2.4 GHz BLE Receiver With Power-Efficient Quadrature RF-to-Baseband-Current-Reuse Architecture for Low-Power IoT Applications

In this paper, a 2.4 GHz Bluetooth low energy receiver employing a power-efficient quadrature RF-to-baseband-current-reuse architecture is presented for low-power low-voltage internet of things applications. The proposed quadrature RF-to-baseband-current-reuse RF front-end consists of a low-noise transconductance amplifier, an active-type polyphase filter-based quadrature generator, transimpedance amplifiers, and double-balanced current-mode passive mixers on a single dc current path.
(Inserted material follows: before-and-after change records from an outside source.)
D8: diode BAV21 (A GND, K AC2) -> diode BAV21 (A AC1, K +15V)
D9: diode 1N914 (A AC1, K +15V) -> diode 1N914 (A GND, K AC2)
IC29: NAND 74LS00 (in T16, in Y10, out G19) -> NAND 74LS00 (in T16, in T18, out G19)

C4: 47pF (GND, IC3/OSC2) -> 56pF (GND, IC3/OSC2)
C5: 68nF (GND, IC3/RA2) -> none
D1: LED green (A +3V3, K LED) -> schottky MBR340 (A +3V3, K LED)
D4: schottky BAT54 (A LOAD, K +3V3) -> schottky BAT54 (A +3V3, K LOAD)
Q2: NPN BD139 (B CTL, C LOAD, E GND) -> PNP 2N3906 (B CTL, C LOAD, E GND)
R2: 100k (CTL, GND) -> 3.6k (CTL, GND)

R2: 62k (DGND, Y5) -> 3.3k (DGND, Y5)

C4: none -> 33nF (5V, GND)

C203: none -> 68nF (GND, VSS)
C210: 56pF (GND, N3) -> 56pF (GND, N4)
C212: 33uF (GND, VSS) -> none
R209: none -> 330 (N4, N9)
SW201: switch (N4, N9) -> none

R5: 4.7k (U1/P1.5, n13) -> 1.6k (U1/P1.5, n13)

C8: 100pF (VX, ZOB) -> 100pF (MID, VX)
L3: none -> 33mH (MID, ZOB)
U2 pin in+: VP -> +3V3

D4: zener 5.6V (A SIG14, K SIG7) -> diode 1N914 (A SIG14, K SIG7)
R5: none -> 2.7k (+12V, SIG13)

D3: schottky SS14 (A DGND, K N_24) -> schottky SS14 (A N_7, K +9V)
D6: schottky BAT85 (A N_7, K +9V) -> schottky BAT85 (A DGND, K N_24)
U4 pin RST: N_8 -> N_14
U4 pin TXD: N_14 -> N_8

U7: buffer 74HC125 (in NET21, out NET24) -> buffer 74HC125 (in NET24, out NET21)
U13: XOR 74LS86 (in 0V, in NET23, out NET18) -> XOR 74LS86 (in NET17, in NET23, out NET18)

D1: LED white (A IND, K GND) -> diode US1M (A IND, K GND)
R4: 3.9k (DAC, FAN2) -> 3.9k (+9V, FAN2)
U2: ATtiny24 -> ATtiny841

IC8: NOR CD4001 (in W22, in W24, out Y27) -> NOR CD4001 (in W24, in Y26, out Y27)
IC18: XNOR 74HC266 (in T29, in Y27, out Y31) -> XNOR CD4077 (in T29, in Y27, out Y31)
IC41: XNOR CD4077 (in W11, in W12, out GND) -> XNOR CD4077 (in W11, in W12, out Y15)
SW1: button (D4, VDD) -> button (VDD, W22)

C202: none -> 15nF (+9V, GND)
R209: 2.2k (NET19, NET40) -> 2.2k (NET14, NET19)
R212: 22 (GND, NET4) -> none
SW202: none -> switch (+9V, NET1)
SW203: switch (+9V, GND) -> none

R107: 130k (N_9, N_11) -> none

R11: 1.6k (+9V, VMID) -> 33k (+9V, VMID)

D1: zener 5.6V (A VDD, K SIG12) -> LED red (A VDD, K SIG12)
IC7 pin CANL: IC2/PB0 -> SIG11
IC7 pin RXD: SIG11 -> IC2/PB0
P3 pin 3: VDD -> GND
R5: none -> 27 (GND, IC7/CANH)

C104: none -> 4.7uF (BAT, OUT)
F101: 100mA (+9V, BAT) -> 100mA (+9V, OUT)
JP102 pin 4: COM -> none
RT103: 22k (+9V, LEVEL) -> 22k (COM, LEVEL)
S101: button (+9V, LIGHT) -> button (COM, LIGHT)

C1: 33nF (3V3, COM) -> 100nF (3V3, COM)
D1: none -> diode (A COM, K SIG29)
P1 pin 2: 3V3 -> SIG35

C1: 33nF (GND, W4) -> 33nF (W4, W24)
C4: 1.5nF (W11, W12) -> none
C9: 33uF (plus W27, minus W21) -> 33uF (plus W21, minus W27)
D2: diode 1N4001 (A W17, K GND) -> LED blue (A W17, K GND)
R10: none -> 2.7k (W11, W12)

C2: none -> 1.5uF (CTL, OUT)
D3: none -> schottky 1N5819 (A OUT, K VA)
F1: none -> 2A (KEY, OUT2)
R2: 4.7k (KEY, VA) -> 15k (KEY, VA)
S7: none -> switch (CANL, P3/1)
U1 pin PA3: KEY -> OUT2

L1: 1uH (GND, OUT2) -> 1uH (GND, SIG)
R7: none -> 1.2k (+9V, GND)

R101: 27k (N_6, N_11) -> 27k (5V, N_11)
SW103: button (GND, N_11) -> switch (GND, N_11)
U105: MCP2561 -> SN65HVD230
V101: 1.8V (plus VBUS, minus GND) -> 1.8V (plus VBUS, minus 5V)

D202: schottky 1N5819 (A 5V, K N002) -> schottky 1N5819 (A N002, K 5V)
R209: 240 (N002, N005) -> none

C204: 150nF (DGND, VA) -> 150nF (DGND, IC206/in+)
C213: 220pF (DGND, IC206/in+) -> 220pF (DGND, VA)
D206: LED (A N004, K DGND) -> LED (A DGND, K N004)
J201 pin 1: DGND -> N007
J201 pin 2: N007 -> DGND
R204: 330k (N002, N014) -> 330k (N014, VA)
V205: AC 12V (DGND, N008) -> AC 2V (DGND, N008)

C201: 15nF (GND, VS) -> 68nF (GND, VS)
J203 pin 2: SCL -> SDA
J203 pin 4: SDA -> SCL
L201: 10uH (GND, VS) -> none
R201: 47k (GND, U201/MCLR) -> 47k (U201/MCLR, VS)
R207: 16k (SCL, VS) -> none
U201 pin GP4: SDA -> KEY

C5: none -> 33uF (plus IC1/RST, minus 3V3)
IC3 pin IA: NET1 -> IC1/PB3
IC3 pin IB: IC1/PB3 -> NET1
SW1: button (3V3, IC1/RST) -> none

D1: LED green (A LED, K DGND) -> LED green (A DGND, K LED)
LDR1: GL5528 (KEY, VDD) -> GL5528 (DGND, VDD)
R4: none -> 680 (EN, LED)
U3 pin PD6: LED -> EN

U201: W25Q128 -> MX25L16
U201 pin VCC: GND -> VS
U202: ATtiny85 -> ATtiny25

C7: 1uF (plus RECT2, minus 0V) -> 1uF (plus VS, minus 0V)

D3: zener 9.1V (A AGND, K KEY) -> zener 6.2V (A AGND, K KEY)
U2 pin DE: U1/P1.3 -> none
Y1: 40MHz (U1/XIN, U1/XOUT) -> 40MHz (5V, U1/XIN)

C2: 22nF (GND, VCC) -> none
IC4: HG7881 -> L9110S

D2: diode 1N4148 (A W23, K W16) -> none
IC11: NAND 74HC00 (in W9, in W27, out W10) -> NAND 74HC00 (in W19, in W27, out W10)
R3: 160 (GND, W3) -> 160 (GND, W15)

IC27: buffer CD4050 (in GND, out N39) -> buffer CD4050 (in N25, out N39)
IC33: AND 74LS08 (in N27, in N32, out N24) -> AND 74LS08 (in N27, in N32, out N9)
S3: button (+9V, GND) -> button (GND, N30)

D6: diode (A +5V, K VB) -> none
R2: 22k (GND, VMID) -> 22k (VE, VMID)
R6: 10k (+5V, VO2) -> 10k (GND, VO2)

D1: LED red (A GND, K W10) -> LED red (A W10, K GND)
An input matching network is used to perform power-constrained simultaneous noise and input power matching and 1/ $f$ noise reduction in the RF and baseband domains, respectively. The quadrature RF signals are provided to the single-quadrature mixers through an embedded active-type polyphase filter-based quadrature generator. The implemented Bluetooth low energy receiver is composed of the RF-to-baseband-current-reuse RF front-end, IF amplifiers, two-stage passive- RC polyphase filter, and fifth-order Chebyshev-II $G_{m}$ -C filters. The proposed design was fabricated using a 65-nm CMOS process and characterized primarily in the Bluetooth low energy operating frequency bands. The active die area of the implemented receiver was 0.85 mm2, and the receiver drew a bias current of 1.41 mA from a nominal supply voltage of 0.8 V. The Bluetooth low energy receiver achieved a noise figure of 13.2 dB, conversion gain of 42 dB, image rejection ratio of more than 30 dB, and input-referred third-order intercept point of −25 dBm.